Vaststaat dat Y op 11 augustus 2021 in dienst is getreden bij L'Exception in de functie van administratief medewerker op de afdeling financiën. Tussen partijen is niet in geschil dat er op de afdeling financiën sprake is van twee soorten werkzaamheden: vastleggende en analyserende werkzaamheden. L'Exception heeft niet, althans onvoldoende gemotiveerd, weersproken dat vastleggende werkzaamheden onderling uitwisselbaar zijn. Daar het begrip “dezelfde werkzaamheden” uit artikel 7:682 lid 4 BW niet te beperkt moet worden uitgelegd, ligt thans de vraag voor of de werkzaamheden die Y verricht zijn aan te merken als vastleggende dan wel als analyserende werkzaamheden. Indien sprake is van vastleggende werkzaamheden, leidt dit tot de conclusie dat L'Exception de wederindiensttredingsvoorwaarde heeft geschonden. Het hof overweegt dat dit het geval is. De omstandigheid dat Y in de ogen van L'Exception door haar kennis en ervaring beter is toegerust voor de door haar verrichte vastleggende werkzaamheden dan werknemer, zeker na zijn herseninfarcten, maakt dit niet anders. De arbeidsovereenkomst van werknemer is immers ontbonden om bedrijfseconomische redenen (de a-grond) en niet wegens ziekte of gebrek (de b-grond) of ongeschiktheid voor de werkzaamheden uit andere oorzaak dan ziekte of gebrek (de d-grond).
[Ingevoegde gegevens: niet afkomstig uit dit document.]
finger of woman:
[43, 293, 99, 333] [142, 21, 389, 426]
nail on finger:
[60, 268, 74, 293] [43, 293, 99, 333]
De sanctie op overtreding van de wederindiensttredingsvoorwaarde is herstel van de arbeidsovereenkomst, dan wel een billijke vergoeding. Werknemer heeft verzocht om een billijke vergoeding toe te kennen; hij wenst niet terug te keren naar L'Exception. Het hof overweegt dat met de hier aan de orde zijnde billijke vergoeding, geen andere vergoeding wordt bedoeld dat de billijke vergoeding zoals die elders in de WWZ is opgenomen. Naar het oordeel van het hof is het handelen van L'Exception ernstig verwijtbaar, omdat het hof het aannemelijk acht dat zij door haar handelen bewust werknemer – een door twee herseninfarcten, zijn lange en eenzijdige arbeidsverleden bij L'Exception en zijn leeftijd kwetsbare werknemer – in strijd met de regels heeft ingewisseld voor een minder kwetsbare, minder dure werknemer met een ruimere up-to-date ervaring. Dit valt haar zwaar aan te rekenen. Mede gelet op het inkomensverlies van werknemer acht het hof een billijke vergoeding van € 55.000 bruto passend.